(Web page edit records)
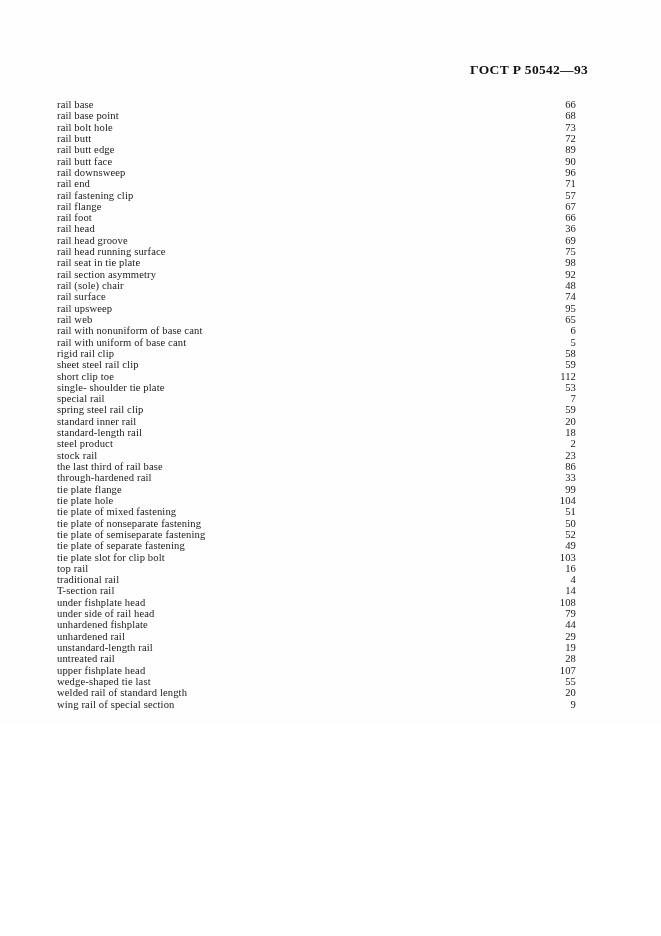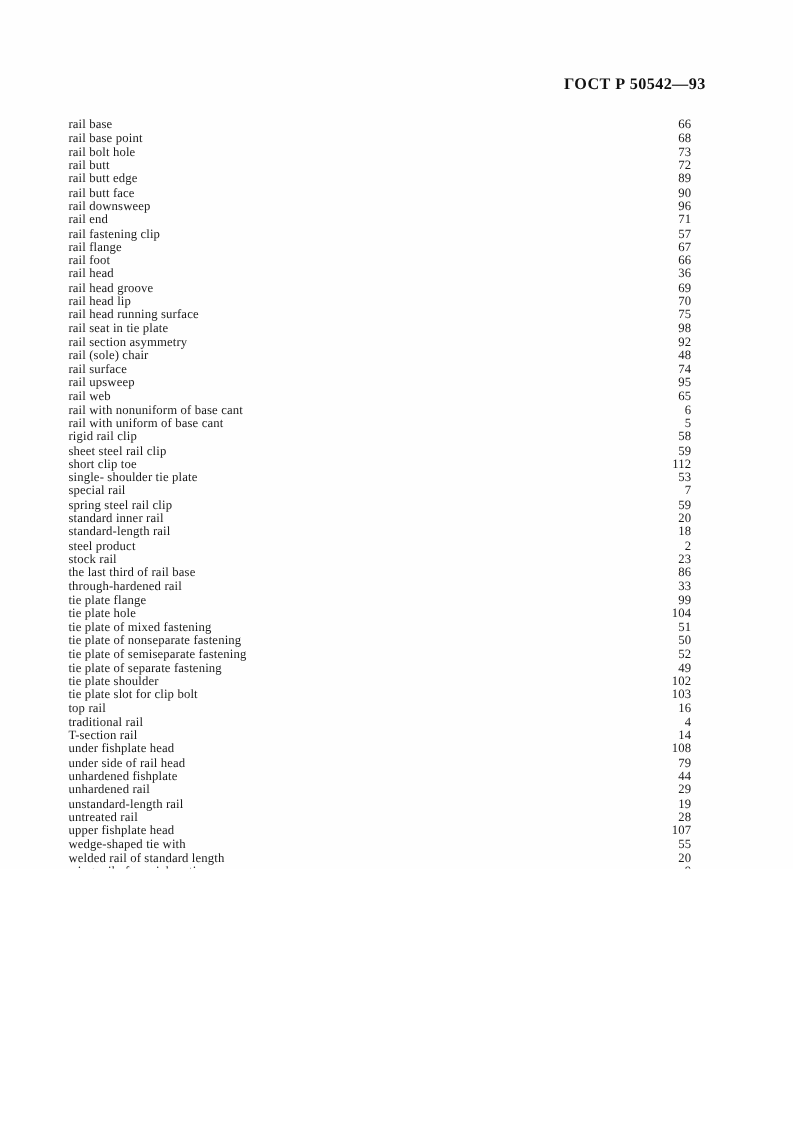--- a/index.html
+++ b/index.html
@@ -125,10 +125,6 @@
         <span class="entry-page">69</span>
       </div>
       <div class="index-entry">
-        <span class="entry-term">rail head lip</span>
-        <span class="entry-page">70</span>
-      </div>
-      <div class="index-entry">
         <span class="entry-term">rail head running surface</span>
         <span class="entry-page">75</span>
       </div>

What you have to do:
If a line of the entries holds the word "entry", copy it out.

Result of this task:
         <span class="entry-page">69</span>
       <div class="index-entry">
-        <span class="entry-term">rail head lip</span>
-        <span class="entry-page">70</span>
-      <div class="index-entry">
         <span class="entry-term">rail head running surface</span>
         <span class="entry-page">75</span>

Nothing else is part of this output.